In Serbia, the Germans found Gen. Nedic, the former chief of staff of the Royal Yugoslavian Army, pliable enough to form a puppet government. He created a State Guard of five battalions (53,560 men) to defend the rump state. To this was added the Russian Guard Corps, three regiments of 4,000 men, largely of anti-Soviet Russian emigres who had fought in World War I.

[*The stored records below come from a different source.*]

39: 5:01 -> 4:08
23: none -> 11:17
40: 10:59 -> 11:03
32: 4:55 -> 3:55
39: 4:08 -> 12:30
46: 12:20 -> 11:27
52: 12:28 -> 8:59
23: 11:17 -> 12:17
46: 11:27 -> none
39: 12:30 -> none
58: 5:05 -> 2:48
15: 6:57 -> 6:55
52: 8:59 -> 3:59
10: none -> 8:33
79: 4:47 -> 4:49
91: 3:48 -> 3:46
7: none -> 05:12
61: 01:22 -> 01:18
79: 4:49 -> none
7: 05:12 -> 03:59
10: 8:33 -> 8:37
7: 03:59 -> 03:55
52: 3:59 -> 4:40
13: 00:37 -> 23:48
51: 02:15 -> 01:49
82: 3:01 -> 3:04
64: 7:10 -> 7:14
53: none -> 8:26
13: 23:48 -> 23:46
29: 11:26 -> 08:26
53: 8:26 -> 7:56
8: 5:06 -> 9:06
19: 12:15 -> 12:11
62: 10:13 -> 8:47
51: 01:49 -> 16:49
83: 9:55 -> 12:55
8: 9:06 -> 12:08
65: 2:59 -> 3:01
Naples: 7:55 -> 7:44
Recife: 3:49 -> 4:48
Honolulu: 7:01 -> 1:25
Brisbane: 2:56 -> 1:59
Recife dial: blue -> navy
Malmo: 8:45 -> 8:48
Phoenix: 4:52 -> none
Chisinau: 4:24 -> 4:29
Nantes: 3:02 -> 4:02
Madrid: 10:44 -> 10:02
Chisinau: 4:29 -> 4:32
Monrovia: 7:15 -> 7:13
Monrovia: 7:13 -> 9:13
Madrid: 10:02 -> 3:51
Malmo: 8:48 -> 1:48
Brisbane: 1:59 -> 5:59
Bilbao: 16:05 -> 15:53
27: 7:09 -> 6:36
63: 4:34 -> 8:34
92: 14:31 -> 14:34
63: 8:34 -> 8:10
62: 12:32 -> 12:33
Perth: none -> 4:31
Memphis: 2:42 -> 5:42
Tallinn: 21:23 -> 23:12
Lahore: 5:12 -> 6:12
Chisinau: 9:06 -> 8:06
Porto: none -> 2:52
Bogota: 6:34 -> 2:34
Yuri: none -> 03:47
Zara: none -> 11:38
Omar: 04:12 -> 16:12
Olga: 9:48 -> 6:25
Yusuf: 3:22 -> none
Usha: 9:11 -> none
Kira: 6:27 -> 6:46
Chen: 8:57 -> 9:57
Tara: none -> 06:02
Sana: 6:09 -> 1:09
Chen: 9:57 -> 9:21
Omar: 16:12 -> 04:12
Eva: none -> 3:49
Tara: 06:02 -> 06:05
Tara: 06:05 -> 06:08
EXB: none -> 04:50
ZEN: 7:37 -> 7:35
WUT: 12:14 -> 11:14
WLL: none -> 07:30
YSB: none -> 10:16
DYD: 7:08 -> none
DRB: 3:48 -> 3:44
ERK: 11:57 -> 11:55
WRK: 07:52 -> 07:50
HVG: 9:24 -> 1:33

As the Wehrmacht's first team pulled out to attack the Soviet Union, the second team moved in to carry out occupation. The Italians deployed 22 divisions into their provinces, while the Germans appointed Field Marshal Wilhelm List to head Armed Forces Command Southeast. Four divisions, 704, 714, 717, and 718, took up occupation duties, the first three in Serbia, the last in Croatia. The officers and NCOs were World War I veterans, and the division lacked motor vehicles and logistical services.

However, what the Germans lacked in firepower, they made up in policy. Their policy was stern, but consistent. Maximum economic exploitation. The Italians, on the other hand, were wavering and inconsistent, doing little to restore the economy of their areas. Worse, Pavelich's Croatian Ustaschi forces carried out vicious massacres of Serbs and members of the Orthodox church, killing between 350,00 and 750,000 of their countrymen.

Soon Yugoslavians were taking to the abundant hills to battle the overlords. The real war in Yugoslavia was about to begin.